The ongoing battle over the work comp hospital fee schedule in Florida continues, as challenges have been filed by two hospitals, the Florida Hospital Association, and FairPay Solutions that prevent implementation of a dramatic revision to existing fees pending further action by an administrative law court.

According to Mike Whitely's Dec. 9 piece in WorkCompCentral, the suits allege that the Florida Division of Workers Compensation "exceeded its rule-making authority and strayed into the legislative realm by abandoning the usual-and-customary charge system."

Florida Statute Section 440.13 gives the final authority for setting workers' compensation medical fees to the state's Three-Member Panel. But it specifies that all outpatient fees are to be paid at 75% of usual and customary charges, except as otherwise provided by state law. The statute separately sets the payment for outpatient surgeries at 60% of charges.

The Florida Hospital Association and FairPay argue in the filings the proposed fee plan "enlarges, modifies and contravenes" the law by shifting to a Medicare multiple fee schedule.

Fortunately for employers and insurers in the Sunshine State, the actions of FairPay and the hospitals will save them from much higher hospital costs, costs that the payers have done nothing to address.

I'm bewildered as to why payers insurers, employers, third-party administrators, self-insured groups have not vociferously protested the proposed changes.
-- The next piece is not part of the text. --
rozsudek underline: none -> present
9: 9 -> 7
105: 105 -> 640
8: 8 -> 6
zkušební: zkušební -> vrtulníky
As I've noted repeatedly, the proposed changes will dramatically increase medical costs in Florida's work comp system with no concomitant increase in value, return-to-work effectiveness, quality of care, or reduction in total claims cost or duration of disability.

No, this is nothing more than a giveaway to hospitals, a big increase in their income from treating workers' comp patients. Here's how work comp payers are going to be harmed by the proposed changes.
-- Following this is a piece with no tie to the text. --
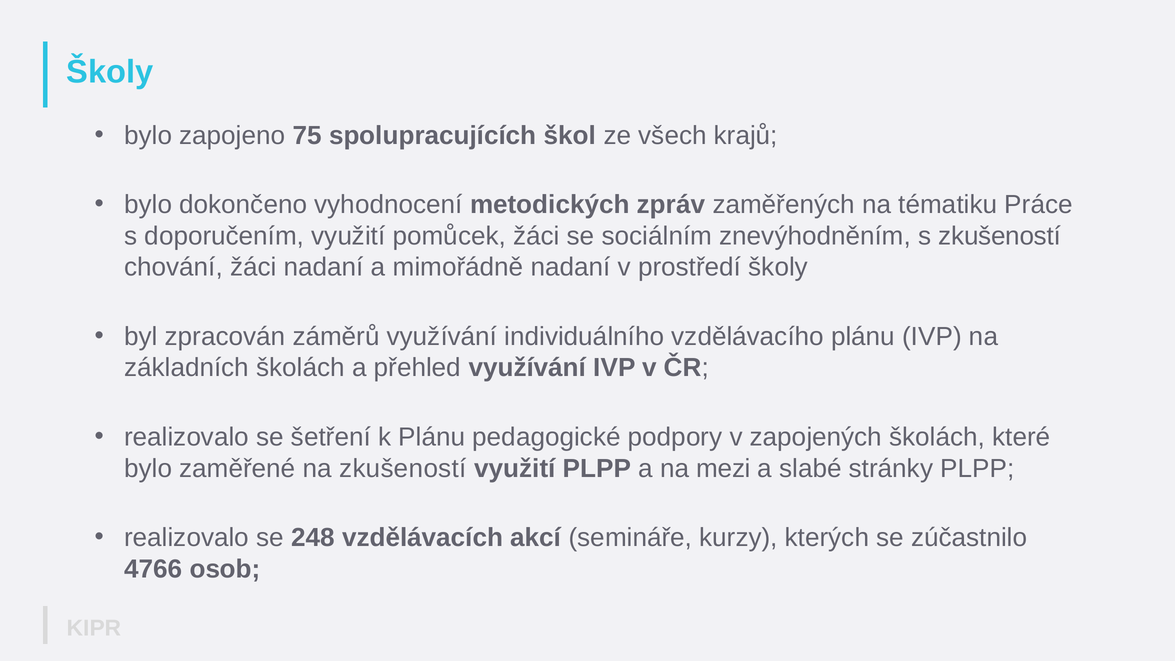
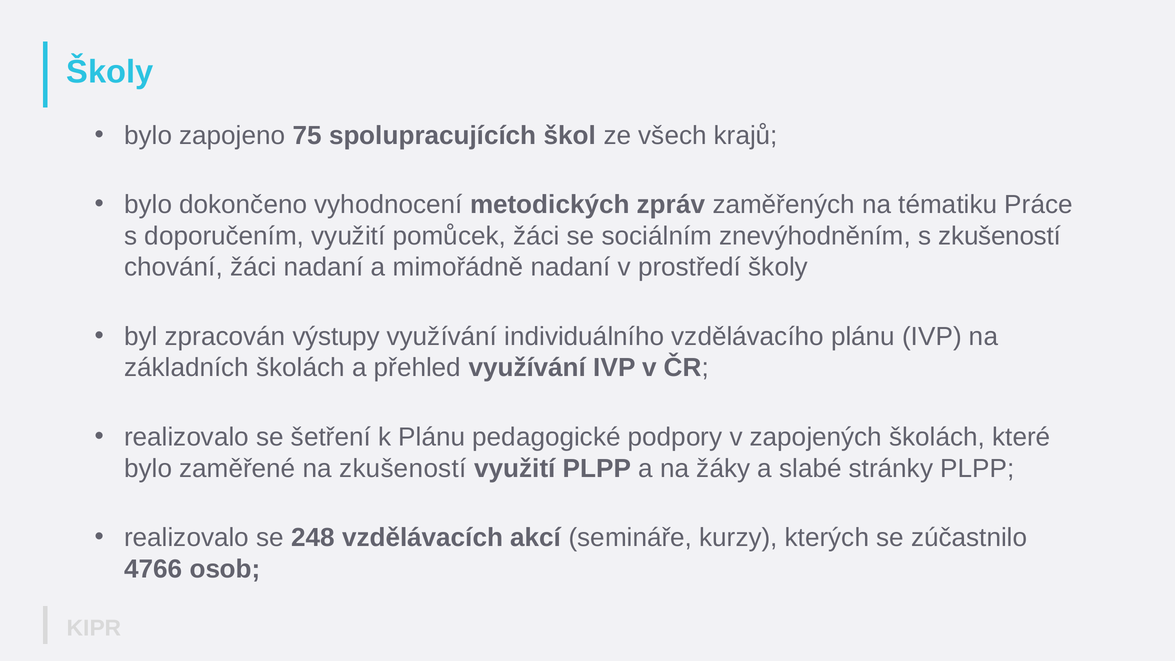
záměrů: záměrů -> výstupy
mezi: mezi -> žáky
First, this methodology means work comp will pay 174% of Medicare for surgeries and 395% for other hospital outpatient services. Does anyone, at any payer, think that it is reasonable for them to pay hospitals four times more than Medicare does?

Second, the location of services will likely change dramatically to the higher cost hospital location. Thus procedures which were being done in offices will now be billed at the much higher rates by hospitals.

Yet not a single payer filed a protest that would have delayed the implementation of this onerous and costly regulatory change.

Not one.

What does this mean for you?

Who's looking out for your interests?